Carbon dioxide (CO2) is the most important of the greenhouse gases, which contribute to global warming by trapping heat in the earth’s atmosphere. Traditional electricity generation is the largest industrial source of carbon dioxide emissions and a close second to the transportation sector.

Burning fossil fuels, especially coal and oil, produces a host of other air pollutants in addition to those discussed above. Among them are:

      • Carbon monoxide (CO): can cause headaches and place additional stress on people with heart disease.
      • Hydrocarbons (HC):come from unburned fossil fuels and contribute to smog.
      • Large airborne particles: such as dust, soot, smoke, and other suspended matter, which are respiratory irritants.
      • Small airborne particles: which have been linked to chronic bronchitis, aggravated asthma, and premature deaths.

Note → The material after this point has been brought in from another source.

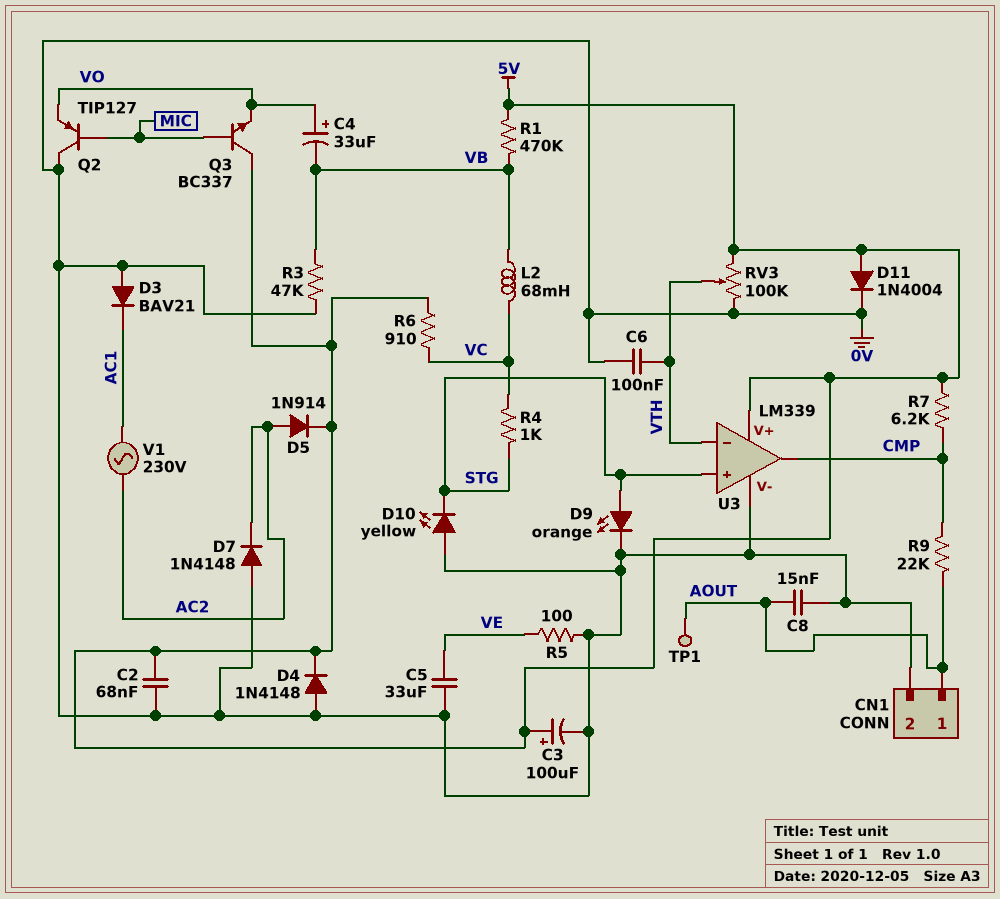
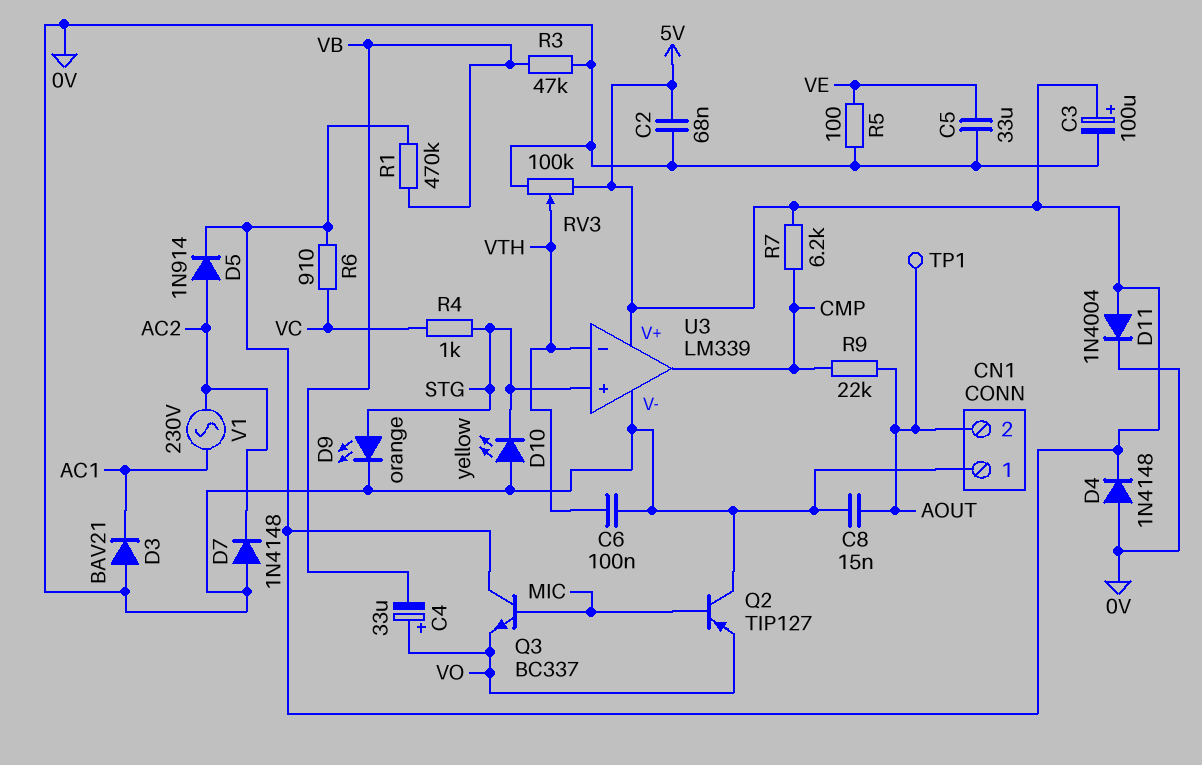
CN1 pin 1: AOUT -> 0V
CN1 pin 2: 0V -> AOUT
L2: 68mH (VB, VC) -> none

Coal and oil contain metals like mercury, arsenic, and lead

Although only trace amounts of these metals are present in coal and oil, they are difficult to catch using pollution-control equipment. Utility coal burning accounts for 40,000 tons of toxic air pollutants per year. For example, coal plants are responsible for over a third of the 150 tons of mercury that are released into the air each year. Coal is the single biggest contributor to anthropogenic climate change. The burning of coal is responsible for 46% of carbon dioxide emissions worldwide and accounts for 72% of total greenhouse gas (GHG) emissions from the electricity sector.
Once deposited in nature, toxic metals can accumulate in the fatty tissue of animals and humans. They can cause severe health problems, such as mental retardation, nervous system damage, and developmental disorders.

Water, Land, and Thermal Pollution

Energy production and use also have profound impacts on water and land. There are direct impacts, such as oil spills and coal mining, and indirect impacts from air emissions settling out on land and water. Land and water damage can occur throughout the life cycle of fossil fuels, from mining, drilling, and refining, to shipping, use, and disposal.
Coal mining contributes to land and water pollution. New mining practices sometimes level mountains and toxic chemicals brought to the surface during the mining process can leach into water supplies. Railroad and barge transportation of coal releases coal dust and is vulnerable to accidents. Finally, after the coal is burned, ash is left as a waste product.
Drilling for oil and natural gas can also pollute the immediate environment. Oil spills kill plants and animals, often leaving waterways and the surrounding shores uninhabitable.

Fossil fuels produce heat energy when burned, some of which is used to generate electricity. Because the process is inefficient, about two-thirds of the heat is released to the atmosphere or to water used as a coolant. Heated water, once returned to rivers or lakes, can upset the aquatic ecosystem; and water intake, out-flow, and cooling systems can trap and kill fish and fish larvae.